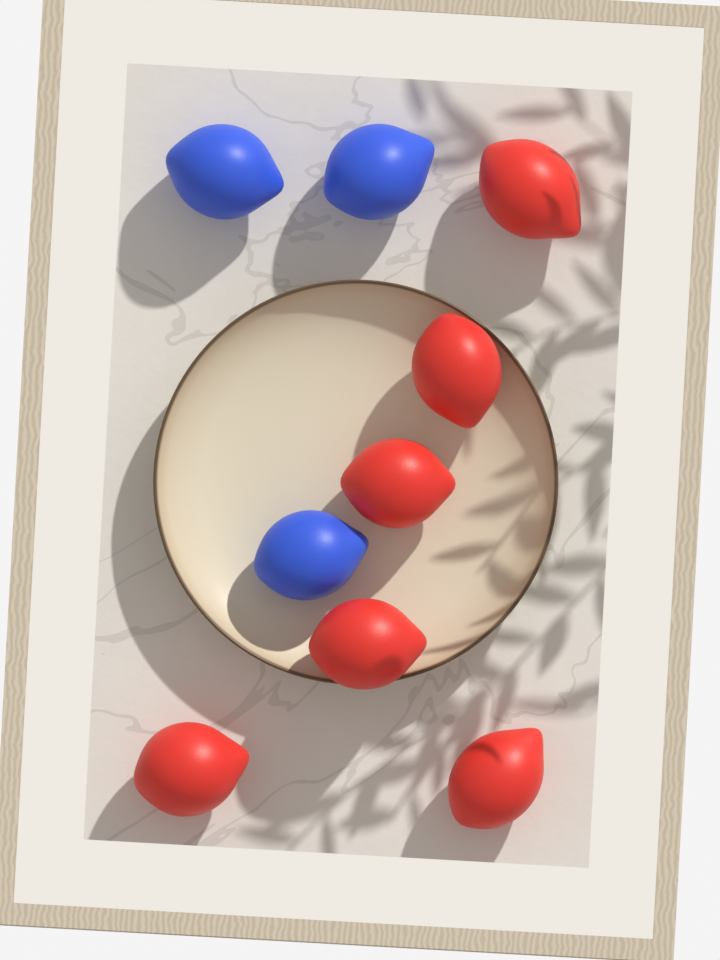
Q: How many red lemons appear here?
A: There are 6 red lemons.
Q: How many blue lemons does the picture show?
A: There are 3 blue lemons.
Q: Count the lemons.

==

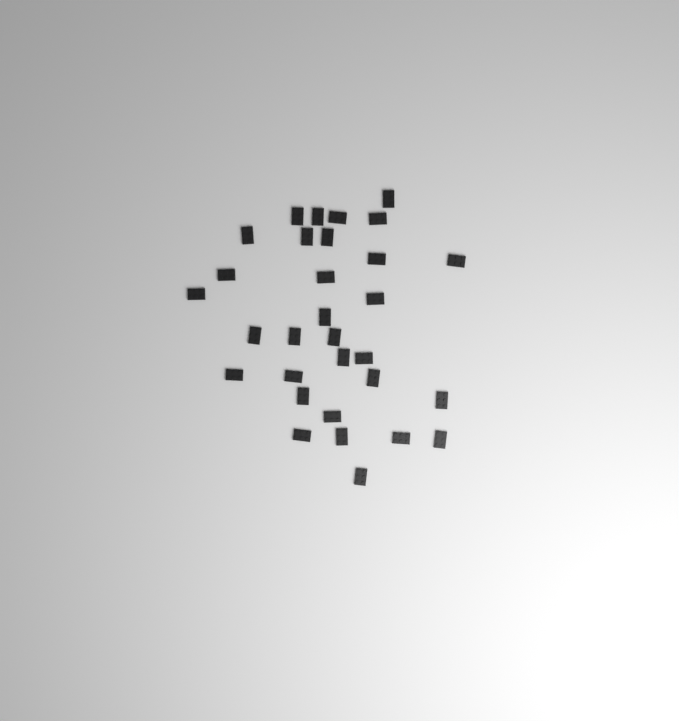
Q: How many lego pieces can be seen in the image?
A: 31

---

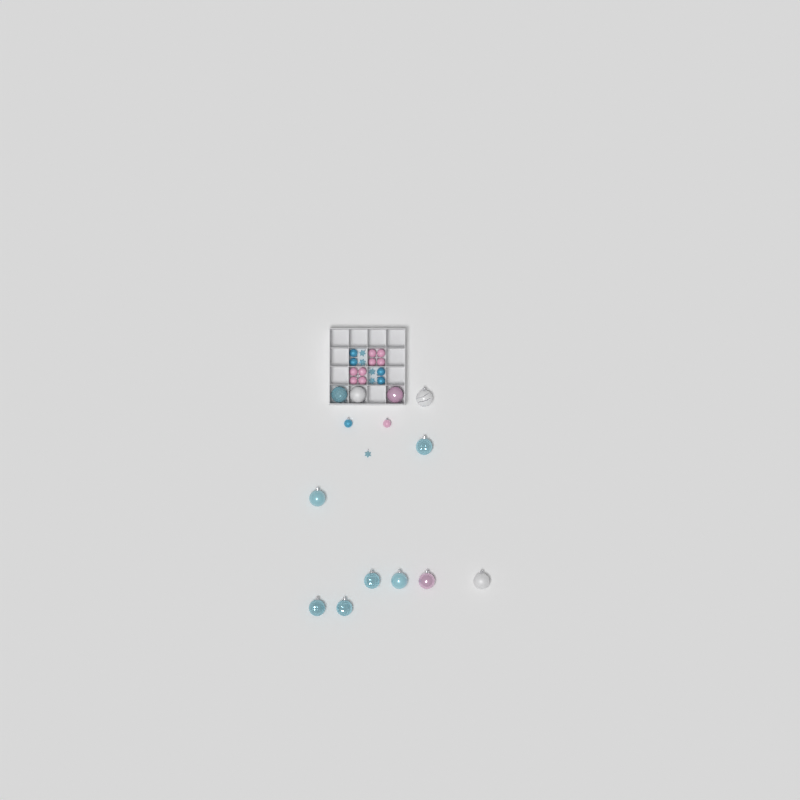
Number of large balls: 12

▶ _PROBLEM_
Could you lay out the material from the line with "Q: How many red lemons appear here?" through the line with "Q: Count the lemons.", both included, as a JSON list of strings with one string per line and blank lines omitted?

▶ _WRITTEN ANSWER_
[
  "Q: How many red lemons appear here?",
  "A: There are 6 red lemons.",
  "Q: How many blue lemons does the picture show?",
  "A: There are 3 blue lemons.",
  "Q: Count the lemons."
]